Da alcuni anni un microinsetto sta succhiando la linfa del Pinus pinea, il Pino da pinoli, il meraviglioso albero che orna le ville e i giardini di una buona parte dell’Italia con in testa Roma. Questo animaletto si chiama Toumeyella parvicornis, comunemente detto cocciniglia tartaruga dei pini. Dal 2018 l’allarme era stato dato a livello di servizi specializzati e di istituzioni che controllano l’andamento di una massa sterminata di muffe, funghi, batteri e virus che, grazie alla globalizzazione, arrivano in Europa da ogni angolo del mondo. Inutilmente
La cura c’è ma costa cara, come quella che avrebbe evitato la morte di centinaia di migliaia di palme che ornavano lungomari e lungofiumi, palme uccise dal Rhynchophorus ferrugineus, un coleottero della grande famiglia dei curculionidi, comunemente chiamato punteruolo rosso. Per non parlare della Xilella fastidiosa e della strage di ulivi.

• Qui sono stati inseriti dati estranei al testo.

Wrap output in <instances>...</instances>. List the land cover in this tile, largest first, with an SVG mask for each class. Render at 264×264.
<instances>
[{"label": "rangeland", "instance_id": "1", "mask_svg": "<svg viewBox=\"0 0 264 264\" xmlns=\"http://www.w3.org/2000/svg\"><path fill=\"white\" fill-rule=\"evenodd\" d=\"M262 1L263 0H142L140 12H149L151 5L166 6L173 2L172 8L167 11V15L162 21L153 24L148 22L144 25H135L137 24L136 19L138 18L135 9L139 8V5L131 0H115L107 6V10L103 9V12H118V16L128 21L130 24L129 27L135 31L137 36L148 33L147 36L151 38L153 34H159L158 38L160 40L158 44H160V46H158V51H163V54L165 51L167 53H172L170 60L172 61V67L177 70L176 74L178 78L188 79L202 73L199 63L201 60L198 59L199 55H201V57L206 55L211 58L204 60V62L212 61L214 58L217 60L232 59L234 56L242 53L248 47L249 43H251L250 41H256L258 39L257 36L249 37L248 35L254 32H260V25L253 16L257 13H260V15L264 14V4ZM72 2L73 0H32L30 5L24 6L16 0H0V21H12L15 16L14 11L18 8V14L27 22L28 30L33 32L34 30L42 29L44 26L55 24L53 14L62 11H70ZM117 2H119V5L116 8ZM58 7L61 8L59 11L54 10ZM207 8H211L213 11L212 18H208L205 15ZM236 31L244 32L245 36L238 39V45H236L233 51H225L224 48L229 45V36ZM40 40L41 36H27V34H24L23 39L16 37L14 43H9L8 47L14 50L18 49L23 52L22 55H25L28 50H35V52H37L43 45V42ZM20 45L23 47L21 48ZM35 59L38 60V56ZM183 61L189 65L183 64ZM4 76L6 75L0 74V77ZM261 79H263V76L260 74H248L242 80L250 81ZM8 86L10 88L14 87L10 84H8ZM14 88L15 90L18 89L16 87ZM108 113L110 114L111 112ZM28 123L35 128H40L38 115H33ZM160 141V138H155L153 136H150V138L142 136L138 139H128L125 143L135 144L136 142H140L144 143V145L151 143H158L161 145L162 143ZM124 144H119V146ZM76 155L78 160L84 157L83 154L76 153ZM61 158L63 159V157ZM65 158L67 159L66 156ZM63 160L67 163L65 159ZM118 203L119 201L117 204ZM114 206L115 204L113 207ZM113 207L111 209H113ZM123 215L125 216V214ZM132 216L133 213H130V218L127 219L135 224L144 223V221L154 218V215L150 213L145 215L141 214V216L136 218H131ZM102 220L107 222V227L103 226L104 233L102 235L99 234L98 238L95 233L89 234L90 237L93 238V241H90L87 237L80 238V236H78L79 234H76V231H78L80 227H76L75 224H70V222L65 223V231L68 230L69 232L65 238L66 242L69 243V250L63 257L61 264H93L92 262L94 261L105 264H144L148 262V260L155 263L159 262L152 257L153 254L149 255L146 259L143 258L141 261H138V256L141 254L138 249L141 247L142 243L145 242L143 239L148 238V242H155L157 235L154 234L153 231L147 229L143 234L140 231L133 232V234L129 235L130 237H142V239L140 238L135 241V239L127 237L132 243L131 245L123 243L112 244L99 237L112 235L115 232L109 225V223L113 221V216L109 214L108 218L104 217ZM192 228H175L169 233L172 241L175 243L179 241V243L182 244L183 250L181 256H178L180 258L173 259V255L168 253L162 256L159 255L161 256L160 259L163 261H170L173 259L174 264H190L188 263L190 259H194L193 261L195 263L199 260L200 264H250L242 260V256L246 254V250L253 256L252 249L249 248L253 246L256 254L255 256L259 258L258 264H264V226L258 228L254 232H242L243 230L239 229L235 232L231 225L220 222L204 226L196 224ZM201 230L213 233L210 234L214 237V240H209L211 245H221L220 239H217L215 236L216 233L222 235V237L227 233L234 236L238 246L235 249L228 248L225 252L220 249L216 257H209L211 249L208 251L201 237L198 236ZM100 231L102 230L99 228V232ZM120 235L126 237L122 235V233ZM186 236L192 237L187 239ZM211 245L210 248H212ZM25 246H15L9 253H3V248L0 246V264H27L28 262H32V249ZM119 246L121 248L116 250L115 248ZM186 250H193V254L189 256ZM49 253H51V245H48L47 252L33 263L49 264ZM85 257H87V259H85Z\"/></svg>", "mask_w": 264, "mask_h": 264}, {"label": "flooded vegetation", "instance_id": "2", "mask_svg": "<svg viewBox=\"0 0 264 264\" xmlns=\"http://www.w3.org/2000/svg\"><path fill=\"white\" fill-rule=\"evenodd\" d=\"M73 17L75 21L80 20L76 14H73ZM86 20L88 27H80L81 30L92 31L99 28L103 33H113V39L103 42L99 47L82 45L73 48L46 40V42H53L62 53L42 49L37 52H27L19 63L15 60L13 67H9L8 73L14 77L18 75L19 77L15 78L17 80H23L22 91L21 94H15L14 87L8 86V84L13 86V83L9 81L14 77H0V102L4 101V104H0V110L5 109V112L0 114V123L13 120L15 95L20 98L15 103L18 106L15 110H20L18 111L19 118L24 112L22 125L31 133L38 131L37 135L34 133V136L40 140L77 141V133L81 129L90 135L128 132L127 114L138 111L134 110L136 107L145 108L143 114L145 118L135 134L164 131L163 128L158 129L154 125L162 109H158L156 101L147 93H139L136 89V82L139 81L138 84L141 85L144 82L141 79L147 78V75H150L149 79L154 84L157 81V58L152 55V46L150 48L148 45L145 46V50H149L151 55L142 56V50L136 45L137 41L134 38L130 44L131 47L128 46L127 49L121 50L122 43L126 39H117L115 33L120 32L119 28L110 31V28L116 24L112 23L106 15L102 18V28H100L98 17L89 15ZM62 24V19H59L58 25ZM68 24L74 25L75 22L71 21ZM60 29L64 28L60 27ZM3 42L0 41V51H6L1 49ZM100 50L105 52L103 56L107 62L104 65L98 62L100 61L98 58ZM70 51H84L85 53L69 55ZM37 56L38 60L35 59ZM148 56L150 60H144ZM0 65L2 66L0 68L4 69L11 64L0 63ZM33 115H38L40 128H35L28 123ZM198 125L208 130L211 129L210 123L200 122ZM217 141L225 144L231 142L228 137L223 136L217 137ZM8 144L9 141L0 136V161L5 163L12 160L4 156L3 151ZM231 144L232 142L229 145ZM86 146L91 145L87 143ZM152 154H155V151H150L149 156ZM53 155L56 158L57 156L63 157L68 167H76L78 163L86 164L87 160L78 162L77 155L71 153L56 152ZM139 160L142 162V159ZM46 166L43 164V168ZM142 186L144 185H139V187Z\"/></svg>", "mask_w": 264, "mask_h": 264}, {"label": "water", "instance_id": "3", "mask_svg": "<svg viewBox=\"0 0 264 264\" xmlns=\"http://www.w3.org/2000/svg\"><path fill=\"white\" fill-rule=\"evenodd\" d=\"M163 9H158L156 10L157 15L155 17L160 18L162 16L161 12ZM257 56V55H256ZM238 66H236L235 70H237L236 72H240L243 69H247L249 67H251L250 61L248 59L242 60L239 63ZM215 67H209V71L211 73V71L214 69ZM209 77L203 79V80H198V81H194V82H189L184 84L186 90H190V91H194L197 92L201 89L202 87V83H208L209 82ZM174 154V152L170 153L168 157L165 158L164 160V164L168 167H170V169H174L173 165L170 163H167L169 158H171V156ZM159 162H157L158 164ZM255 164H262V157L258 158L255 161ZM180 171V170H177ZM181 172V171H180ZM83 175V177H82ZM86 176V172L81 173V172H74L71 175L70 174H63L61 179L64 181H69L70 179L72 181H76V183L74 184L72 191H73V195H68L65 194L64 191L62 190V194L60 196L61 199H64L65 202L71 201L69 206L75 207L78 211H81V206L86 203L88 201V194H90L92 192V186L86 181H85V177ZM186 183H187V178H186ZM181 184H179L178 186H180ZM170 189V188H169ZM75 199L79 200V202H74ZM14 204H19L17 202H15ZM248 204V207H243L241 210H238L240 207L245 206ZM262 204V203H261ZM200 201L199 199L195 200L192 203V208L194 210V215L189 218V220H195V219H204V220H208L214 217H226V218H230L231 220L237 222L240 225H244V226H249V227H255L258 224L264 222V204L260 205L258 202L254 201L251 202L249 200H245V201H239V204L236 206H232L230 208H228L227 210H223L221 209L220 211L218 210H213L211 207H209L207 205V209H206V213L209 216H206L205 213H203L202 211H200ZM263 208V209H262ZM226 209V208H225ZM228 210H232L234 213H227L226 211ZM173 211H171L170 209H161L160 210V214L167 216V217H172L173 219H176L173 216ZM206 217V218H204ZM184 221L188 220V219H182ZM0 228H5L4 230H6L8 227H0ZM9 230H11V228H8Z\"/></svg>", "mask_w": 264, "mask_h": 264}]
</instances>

C’è conoscenza del pericolo che incombe sui pini, se ne parla e se ne scrive ma non a livello dei media a larga disinformazione di massa. Nel periodo della chiusura per Covid-19 il lavoro della cocciniglia tartaruga è andato aumentando a dismisura al punto che i pini son diventati sia nerastri che biancastri, mostrando paurose crepe nella corteccia. Gli aghi sono ispessiti da collosità nerastre e precipitano a terra ricoprendo parte del verde dei prati, a tonnellate. È un disastro annunciato. I più bravi, inascoltati, addirittura parlarono di un primo arrivo di questo insettino minuscolo già nel 2005. Pensiamo per un attimo al famoso poema sinfonico in La Maggiore di Ottorino Respingi, “Pini di Roma”, 21 minuti di musica diventata famosa, pensate, soprattutto in America, dove viene eseguita spesso da grandi filarmoniche made in Usa. Combinazione vuole che questo malefico microbo provenga proprio dalle Americhe, Usa e anche Canada, nascosto dovunque capiti via marina o aerea. C’è di più. Un altra cocciniglia, il Matsucoccus feytaudi, è arrivata dalle stesse aree geografiche e si mangia, piano piano, altre specie di pini in tutto l’areale mediterraneo.
Vogliamo far finta di niente? O fare di tutto per salvare i nostri pini? In attesa di lanciare una petizione pubblico una serie di miei lavori (uno terribile) per render loro omaggio con la speranza di rivederli verdi nelle chiome e vivi nei tronchi. E non precipitati a terra, uno dopo l’altro, con un colpo di vento.